Tipp von
Michaela Nienhüser
weitere Tipps"Nutzen Sie die Gesetze der Chemie, meine Damen, und ändern sie die Zustände."
Im Jahr 1961 erklärt Elizabeth Zott Star der TV-Kochsendung "Essen um sechs" jeden Abend der amerikanischen Nation, wie man den Gesetzmäßigkeiten der Chemie zufolge vernünftig kocht. Wobei es ihr gar nicht so sehr um das leibliche Wohl ihres hauptsächlich weiblichen Publikums geht, sondern um Anerkennung und Gleichberechtigung:
"Meiner Erfahrung nach bringen viel zu viele Menschen der Arbeit und der Aufopferung einer Ehefrau, einer Mutter, einer Frau nicht genug Wertschätzung entgegen. Ich jedenfalls zähle nicht zu diesen Menschen. Am Ende unserer dreißig gemeinsamen Minuten werden wir etwas Sinnvolles getan haben. Wir werden etwas geschafft haben, das nicht unbemerkt bleiben wird. Wir werden Abendessen gemacht haben. Und es wird Gehalt haben."
Elisabeth Zott ist leidenschaftliche Wissenschaftlerin, getrieben und fokussiert, was aber von ihren männlichen Kollegin im Labor eher als Bedrohung wahrgenommen wird. Zwar lassen diese sich von ihr bei ihren Forschungen klammheimlich unterstützen, geben aber die Ergebnisse und Erfolge unter ihrem eigenen Namen bekannt.
Als Elizabeth schließlich unverheiratet schwanger wird, wird ihr nur zu gern gekündigt.
Aber Dank ihres messerscharfen Verstandes und ihrer Rationalität läßt sie sich von solchen Demütigungen keinesfalls berirren.
Ernsthaft und aufrichtig geht sie alles Herausforderungen, die das Leben mit sich bringt an. Unterstützt von ihrem Hund "Halbsieben" und ihrer Freundin und Nachbarin Harriet.
Durch einen Zufall landet sie beim Fernsehen und hat endlich keine finanziellen Sorgen mehr, ist aber todunglücklich in ihrer Rolle, findet sie doch wenig erbauliches am Nachmittagsfernsehen. Dennoch ermutigt sie zahlreiche Frauen, ihr Leben selbst in die Hand zu nehmen:
"'Gehen Sie Risiken ein', sagte sie. 'Haben Sie keine Angst vor Experimenten.' 'Furchtlosigkeit in der Küche wird zu Furchtlosigkeit im Leben', verkündete Zott."
Bonnie Garmus' Roman ist eine Hommage an all die übersehenen Hausfrauen und Mütter der 60er Jahre und an deren ungenutztes Potential. Anstatt Respekt und Anerkennung zu erfahren, werden die Frauen und ihre Leistung in diesem Buch von ihren Ehemännern als selbstverständlich hingenommen.

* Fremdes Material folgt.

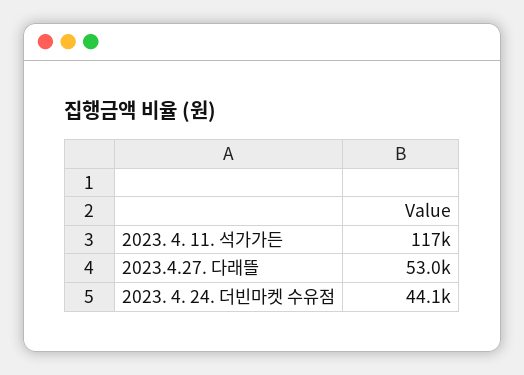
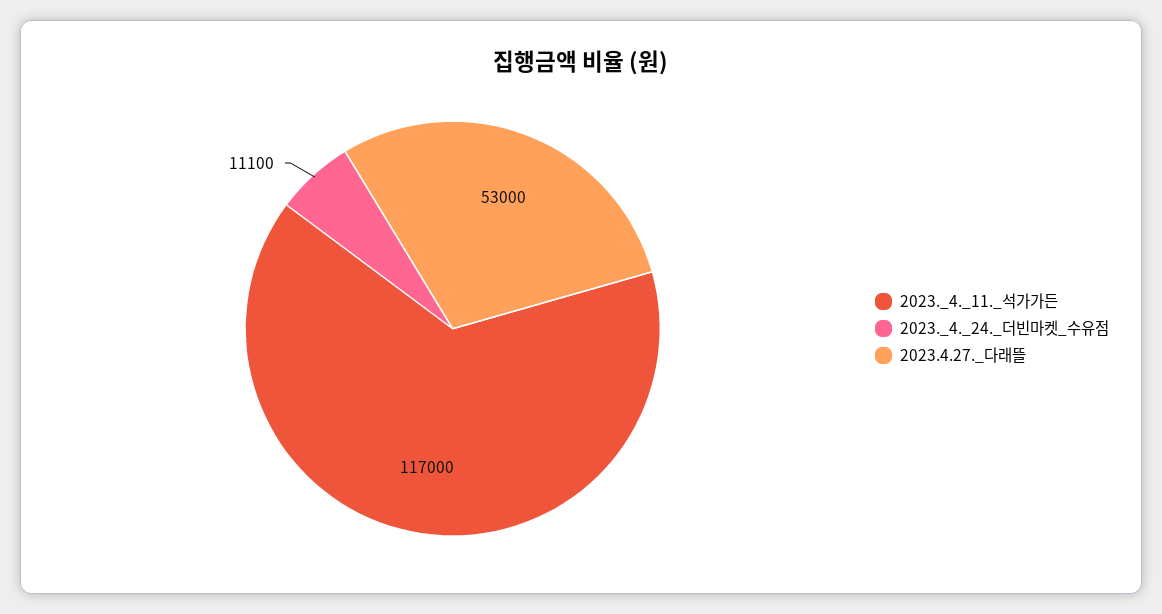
  {
    "2023. 4. 11. 석가가든": 117000,
    "2023.4.27. 다래뜰": 53000,
-   "2023. 4. 24. 더빈마켓 수유점": 44100
+   "2023. 4. 24. 더빈마켓 수유점": 11100
  }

Ein leichtfüßiger Erzählstil, mitreißend und ergreifend das macht Gramus Roman so überaus unterhaltsam zu lesen. Und doch schafft es Bonnie Gramus gerade durch diese Leichtigkeit, Tragik und thematische Tiefe mit trostpendenden liebenswerten Charakteren und komödiantischen Elementen zu verknüpfen, dass man das Buch nicht aus den Händen legen mag. Selten habe ich all die wichtigen feministische Themen, wie Emanzipation und Selbstermächtigung temporeicher und geschmeidiger dargereicht bekommen.